The Supreme Court is contemplating removing the limit on individual campaign contributions at the federal level. If the panel’s earlier decision to lift the ban on corporate giving is any indication, the odds aren’t bad that’s what will happen.
Right now, individuals are limited to giving a total of $123,000 — in any two-year election cycle. That already seems like a lot. For conservative Alabama businessman Shaun McCutcheon, who with the Republican National Committee brought the lawsuit, it isn’t nearly enough and tramples on his constitutional right to free speech.
But opponents contend that without some restraint on total contributions, the amount of personal giving by one individual could rise to $3.7 million. Anyone who provides a single candidate, or even a small group of them, with that much money is aiming to buy more than just good government.
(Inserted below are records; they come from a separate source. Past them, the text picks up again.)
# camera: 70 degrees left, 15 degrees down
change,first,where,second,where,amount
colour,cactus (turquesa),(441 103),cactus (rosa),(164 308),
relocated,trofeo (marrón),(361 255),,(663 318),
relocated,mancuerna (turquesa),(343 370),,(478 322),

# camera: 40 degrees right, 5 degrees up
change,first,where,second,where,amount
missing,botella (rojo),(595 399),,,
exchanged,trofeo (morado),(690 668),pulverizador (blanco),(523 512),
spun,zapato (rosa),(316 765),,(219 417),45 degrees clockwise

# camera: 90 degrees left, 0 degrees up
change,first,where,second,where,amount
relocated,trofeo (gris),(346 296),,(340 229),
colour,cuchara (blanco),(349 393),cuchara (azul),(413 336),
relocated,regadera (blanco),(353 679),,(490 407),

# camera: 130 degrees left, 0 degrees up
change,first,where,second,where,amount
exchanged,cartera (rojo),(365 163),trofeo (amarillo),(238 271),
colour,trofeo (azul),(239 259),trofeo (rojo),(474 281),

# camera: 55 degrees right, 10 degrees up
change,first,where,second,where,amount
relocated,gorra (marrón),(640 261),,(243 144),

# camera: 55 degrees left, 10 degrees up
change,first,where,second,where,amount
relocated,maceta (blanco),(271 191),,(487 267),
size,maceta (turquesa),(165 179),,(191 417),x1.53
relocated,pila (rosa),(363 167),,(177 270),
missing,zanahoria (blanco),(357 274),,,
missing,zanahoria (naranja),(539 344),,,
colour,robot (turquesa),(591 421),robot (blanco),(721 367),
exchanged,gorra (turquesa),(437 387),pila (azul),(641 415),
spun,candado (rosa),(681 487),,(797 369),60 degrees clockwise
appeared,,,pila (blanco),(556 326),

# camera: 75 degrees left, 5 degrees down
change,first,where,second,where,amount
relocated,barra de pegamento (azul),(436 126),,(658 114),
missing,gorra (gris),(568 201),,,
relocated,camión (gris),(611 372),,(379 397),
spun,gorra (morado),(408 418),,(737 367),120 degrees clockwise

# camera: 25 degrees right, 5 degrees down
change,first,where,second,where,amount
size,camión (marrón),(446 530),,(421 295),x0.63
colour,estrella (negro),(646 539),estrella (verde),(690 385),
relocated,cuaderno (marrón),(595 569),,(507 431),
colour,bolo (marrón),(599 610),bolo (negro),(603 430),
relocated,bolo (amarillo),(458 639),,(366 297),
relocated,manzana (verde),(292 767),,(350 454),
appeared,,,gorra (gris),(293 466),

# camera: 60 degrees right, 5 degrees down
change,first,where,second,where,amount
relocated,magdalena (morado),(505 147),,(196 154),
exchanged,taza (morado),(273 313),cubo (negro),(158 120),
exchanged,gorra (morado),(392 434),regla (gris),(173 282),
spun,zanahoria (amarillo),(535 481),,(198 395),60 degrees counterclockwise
Obviously, money buys access and access is power.
While the average American may get a polite response from an assistant when writing to a representative of Congress about a pressing problem, someone donating this much money merely picks up the phone or walks through the lawmaker’s office door as though he or she owns the place — a reality.
In a brief to the court, U.S. Solicitor General Donald B. Verrilli Jr. said: “A system in which an individual can provide millions of dollars — potentially in response to direct solicitations from the president and members of Congress — to finance parties and their candidates would substantially replicate the Watergate era and soft money systems that resulted in well-documented instances of corruption and apparent corruption.”
And Fred Wertheimer, who first with Common Cause and then with Democracy 21 has waged a good fight for years to cut the influence of money on politics, predicted in a statement to The Washington Post that the court might set the stage for eliminating any restraints on contributions. That would “take us back to the 1870s and the era of robber barons,” Wertheimer said. Obviously, he based that estimate on the fact that the court’s conservative wing — which gave us the 2010 Citizens United decision eliminating the barrier to corporate giving — is still intact.